Rythmes scolaires – Pour un report en 2014

Conseil municipal du 22 mars 2013
Motion d’urgence

Rythmes scolaires : pour une application à la rentrée 2014

Cette semaine, à l’assemblée nationale, est présenté et voté le projet de loi d’orientation et de programmation pour la refondation de l’école qui va marquer un arrêt à la politique de casse de l’éducation nationale qu’ont vécu enseignants, parents et élèves depuis près de 10 ans. Le retour d’une formation de qualité pour les futurs enseignants et les 60.000 créations de poste sont des signaux positifs en direction d’un service public fondamental à l’émancipation citoyenne et démocratique.

 
A Rouen pour la 1ère fois depuis bien longtemps, aucune fermeture de classe n’est programmée pour la rentrée prochaine ; ce sont des ouvertures qui mobilisent désormais les instances de l’éducation nationale et des services de la Ville de Rouen.

 
Cependant au-delà de cette réforme attendue se pose la question des rythmes scolaires.
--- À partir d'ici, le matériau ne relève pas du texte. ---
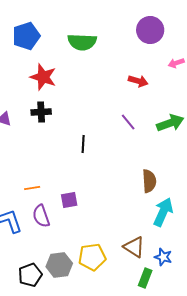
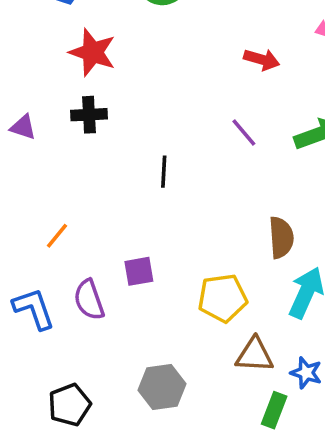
orange line: (32, 188) -> (57, 236), moved, turned -42
brown triangle: (134, 247) -> (255, 355), turned -30
yellow pentagon: (92, 257) -> (223, 298), moved
gray hexagon: (59, 265) -> (162, 387), moved

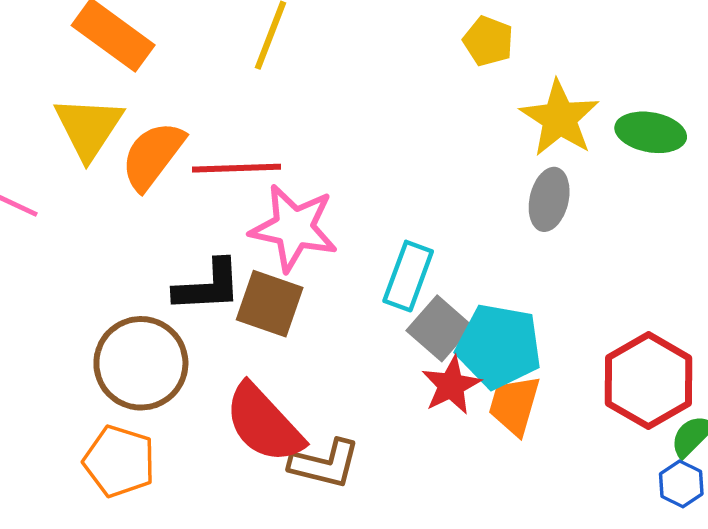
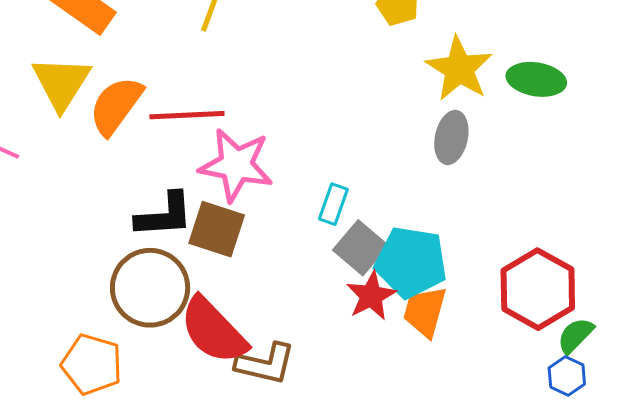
cyan rectangle: (408, 276) -> (333, 204), size x0.7
brown circle: (141, 363) -> (150, 288), moved

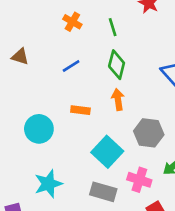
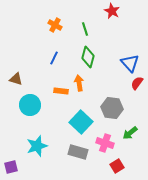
brown triangle: (20, 57) -> (16, 79), moved
blue line: (71, 66) -> (54, 58), turned -32
orange arrow: (118, 99) -> (79, 83), moved

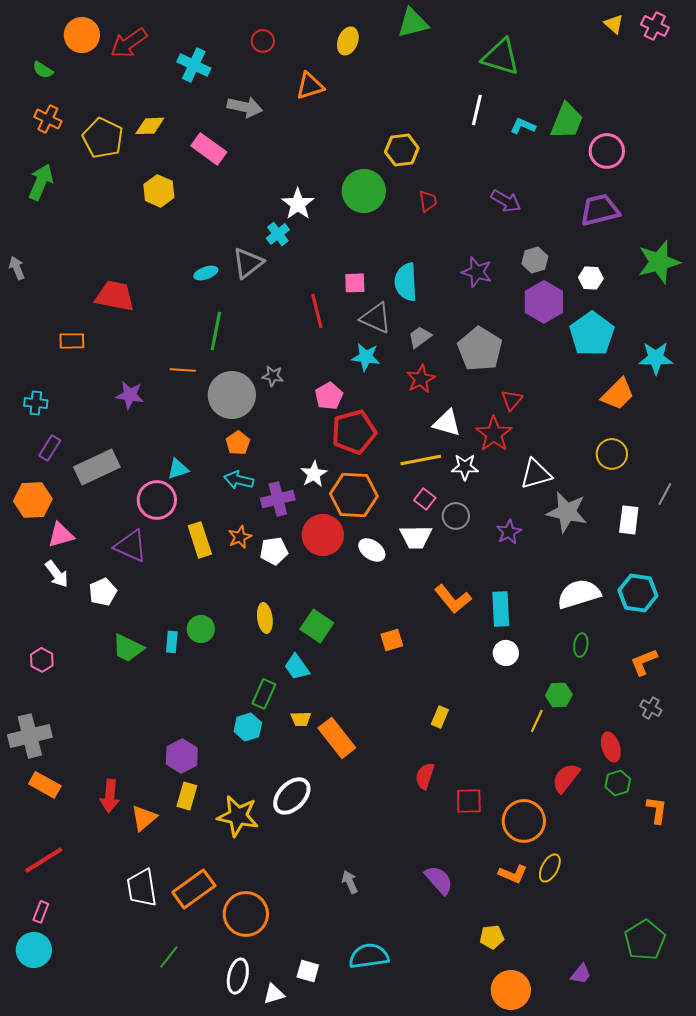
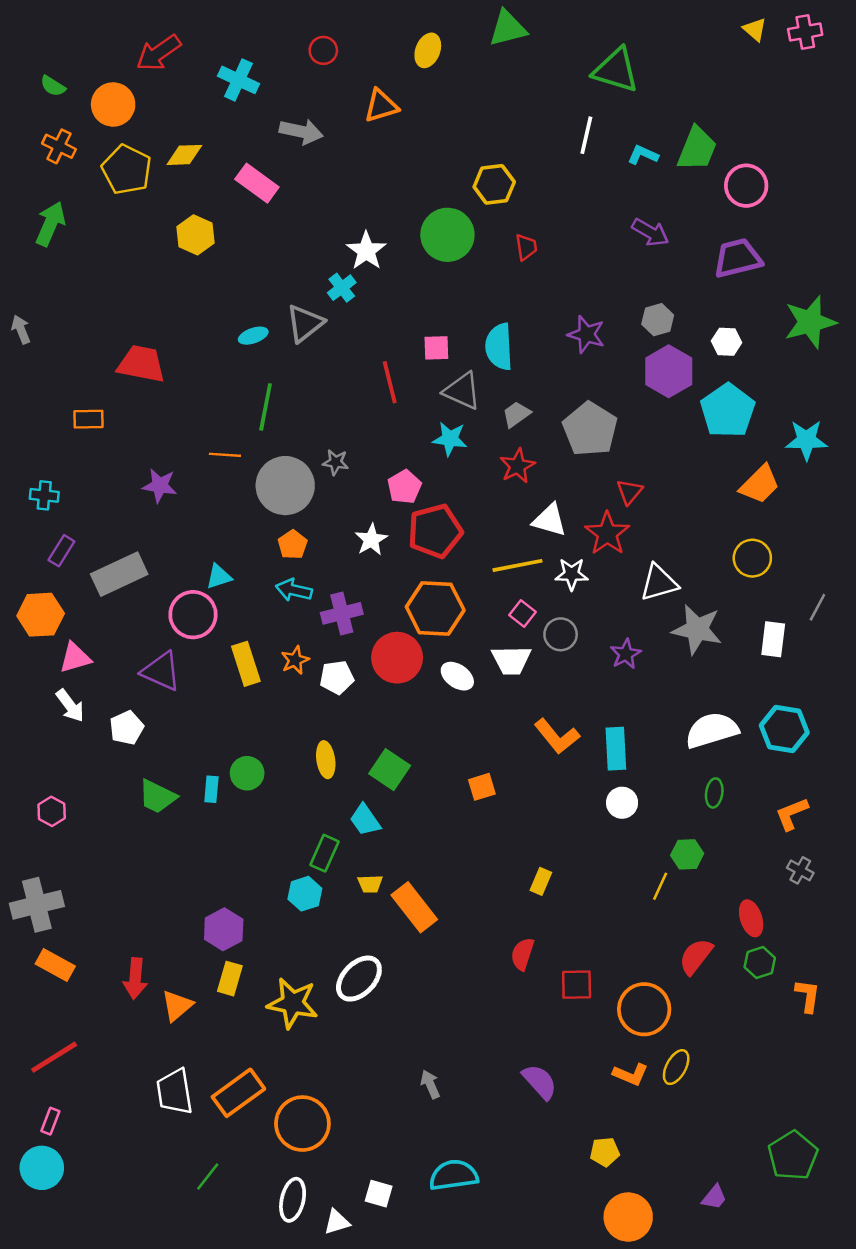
pink cross: (655, 26) -> (805, 32), turned -36
orange circle: (82, 35) -> (113, 104), moved
purple arrow: (506, 201) -> (650, 232), moved
white star: (314, 474) -> (371, 540), moved

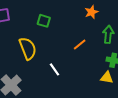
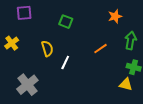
yellow semicircle: (28, 48) -> (47, 49), size x0.7
white line: (54, 69) -> (65, 63), moved, turned 56

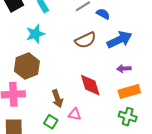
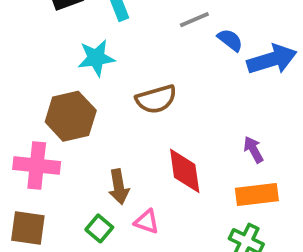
brown semicircle: (85, 40) -> (156, 99), moved
blue arrow: (119, 40) -> (272, 59), moved
purple arrow: (124, 69) -> (253, 150), turned 56

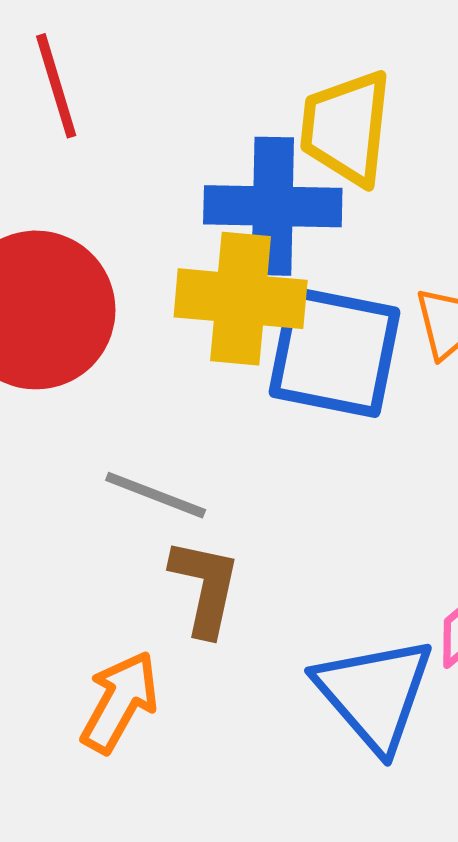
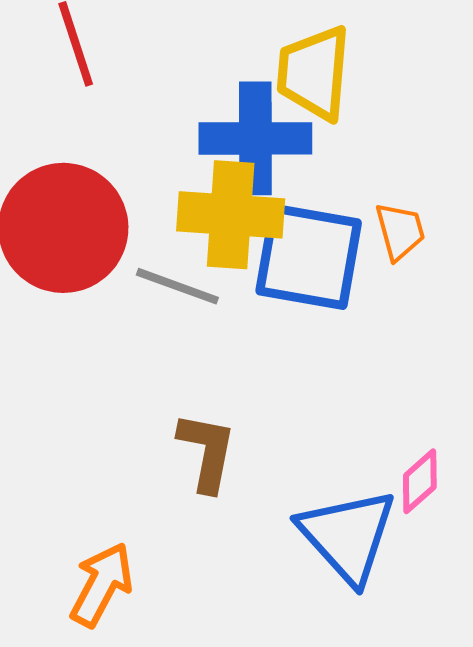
gray line: (156, 495) -> (177, 286), moved
orange arrow: (120, 702) -> (102, 585), moved

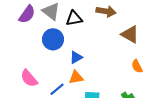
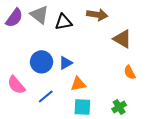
blue circle: (53, 39) -> (42, 62), moved
orange triangle: (76, 77) -> (78, 84), moved

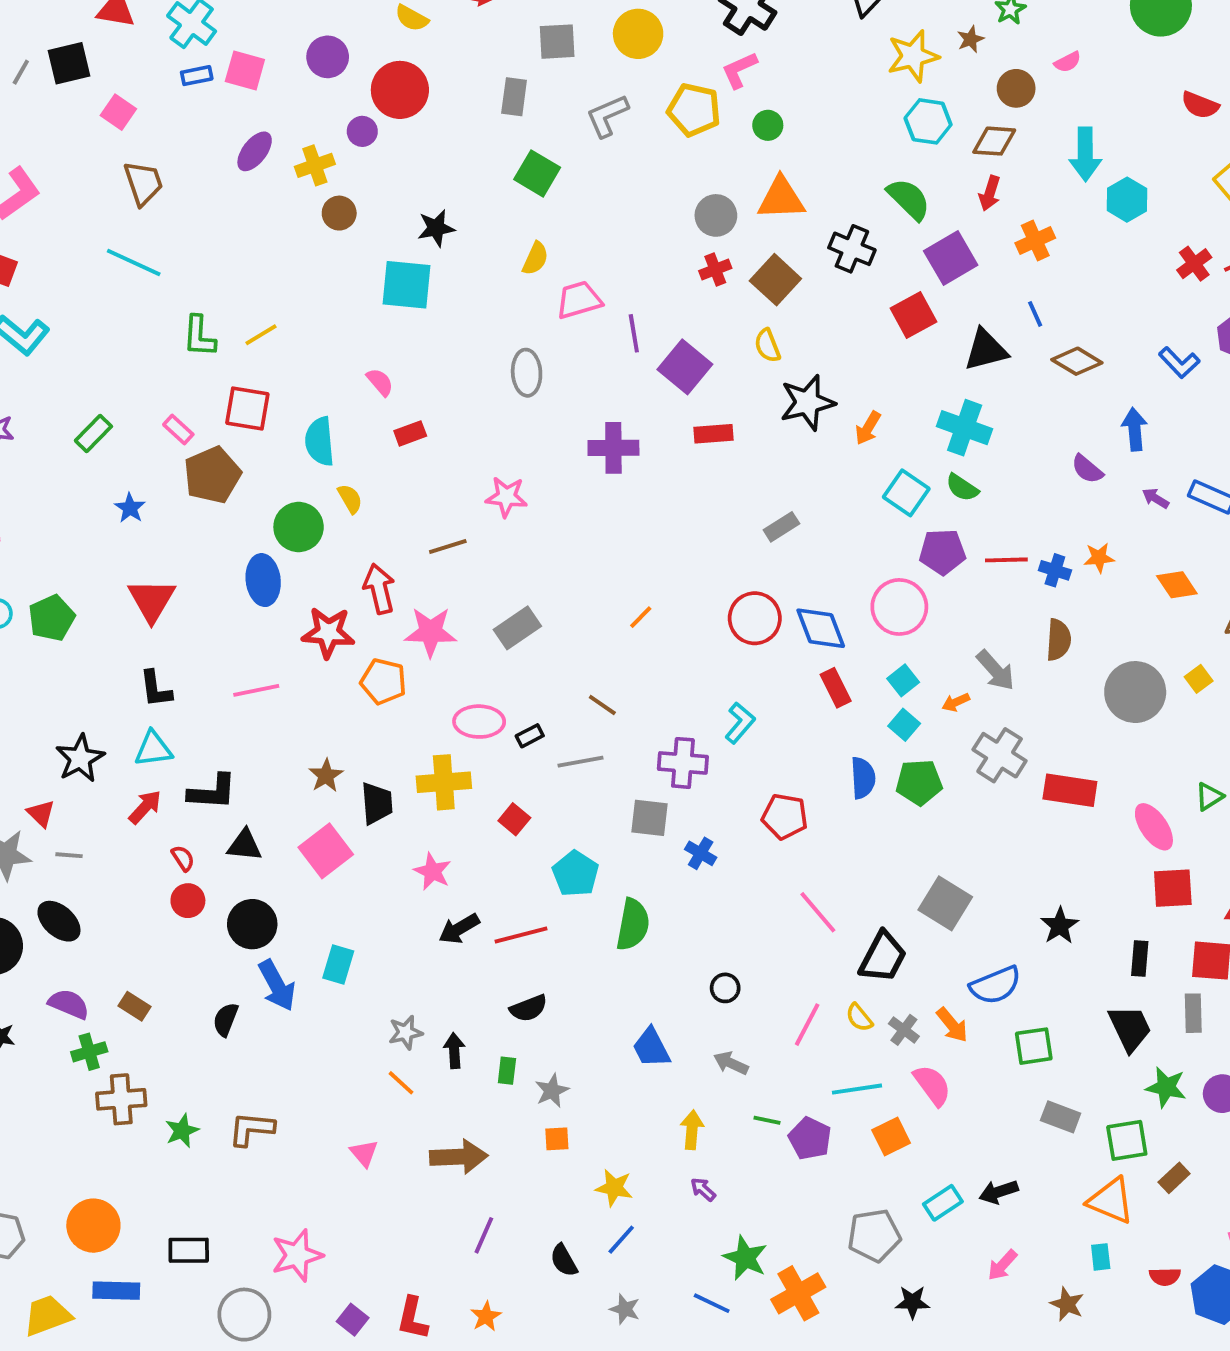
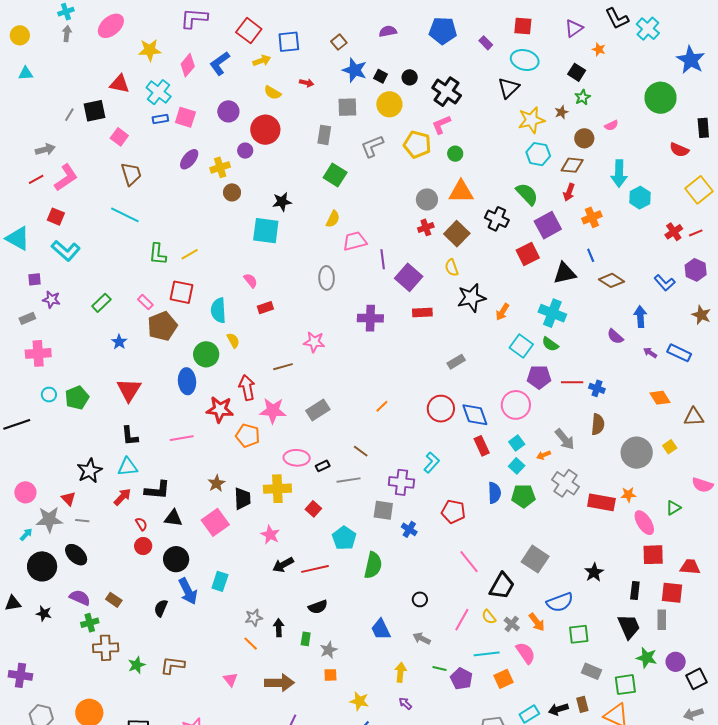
orange star: (1099, 558) -> (628, 495), moved
brown rectangle: (1174, 1178) -> (582, 704), moved, turned -63

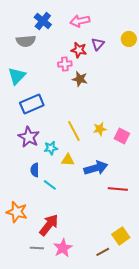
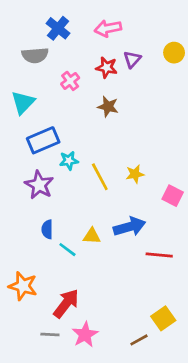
pink cross: (65, 64) -> (70, 81), moved, turned -32
pink square: (122, 136) -> (173, 196), moved
cyan star: (51, 148) -> (69, 161), moved
yellow triangle: (68, 160) -> (92, 236), moved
A ce sujet, il faut rappeler le large consensus dans notre société pour dire que la situation actuelle n’est pas la bonne ; les fédérations de parents d’élèves, les syndicats enseignants et les professionnels du temps de l’enfant s’accordent pour demander une évolution du dispositif.
C’est dans ce cadre que le 31 mars prochain la Ville de Rouen devra annoncer son intention concernant la réforme des rythmes scolaires.
Les différentes réunions de concertation qui ont eu lieu en mairie ainsi que les débats au sein des conseils d’école montrent qu’il y a sur ce sujet à la fois une attente forte mais également des interrogations quant aux modalités d’application.

 
A ce propos, un article paru dans le Monde du 12 mars dernier signé par la plupart de celles et ceux qui ont co-piloté et co-présidé la conférence nationale sur les rythmes scolaires, alerte sur deux problématiques fortes ; tout d’abord la nécessité « que se construise autour de ce projet, un large consensus » ce qui est loin d’être le cas aujourd’hui à Rouen. Puis « que grâce à ce changement dans le temps scolaire, les écoliers devront absolument bénéficier d’un accompagnement renforcé au travail scolaire mais aussi d’une montée en puissance des activités périscolaires afin de rendre plus équitable le système d’Education dans notre pays ».

 

 

Là encore, notre ville qui a mis 3 ans à élaborer un projet périscolaire pour une quinzaine d’écoles, ne sera pas en mesure de l’étendre à la totalité des établissements scolaires dès la rentrée 2013. C’est dans ce contexte que nous devons nous prononcer.

 
Prenons deux exemples concrets dont les décisions divergent mais aux aspirations communes. La ville de Paris avec le soutien des écologistes s’engagera dans cette réforme dès la rentrée 2013, mais en renforçant considérablement le dispositif du périscolaire avec un projet éducatif renforcé, de titularisations et de nombreuses créations de postes statutaires. Ainsi près de 1000 emplois viendront renforcer les effectifs périscolaires actuels, ce qui était d’ailleurs une des conditions de soutien des écologistes.
A Lille, là aussi avec le soutien des écologistes, Martine Aubry a décidé de laisser du temps à la mise en place d’un projet éducatif global qui renforce les actions périscolaires et dont l’objectif est l’épanouissement des enfants. Ces 2 cas ne sont pas contradictoires.

 

 

Au contraire, ils reprennent chacun dans leur temporalité, la volonté préalable du gouvernement et de toutes celles et tous ceux qui portent l’aspiration du changement, de donner un nouvel élan à un projet ambitieux pour l’éducation de nos enfants.

 
A Rouen la municipalité ne se donnerait pas la possibilité de faire ce choix en appliquant cette réforme en 2013. Ce serait alors un projet minimaliste qui ne contenterait personne. La seule réduction du temps en classe, même si c’est très important, ne peut être la seule entrée dans un projet beaucoup plus complexe ; surtout que pour un grand nombre d’élèves cela ne diminuerait pas le temps passé au sein de la structure scolaire.

 

 

D’ailleurs Vincent Peillon lui-même parlant de sa réforme a déclaré « que les élèves pourront accéder sur le temps périscolaire à des activités sportives, culturelles et artistiques, qui développeront leur curiosité intellectuelle, leur permettront de se découvrir des compétences et des centres d’intérêt nouveaux et renforceront le plaisir d’apprendre et d’être à l’école ».
C’est pour toutes ces raisons que le conseil municipal demande le report de l’application de cette réforme en 2014 afin de se donner du temps de construire un large consensus autour d’un dispositif qualitatif et quantitatif qui permette aux enfants, aux familles, aux salariés de la Ville et aux enseignants de porter un élan nouveau en termes de projet éducatif sur notre territoire.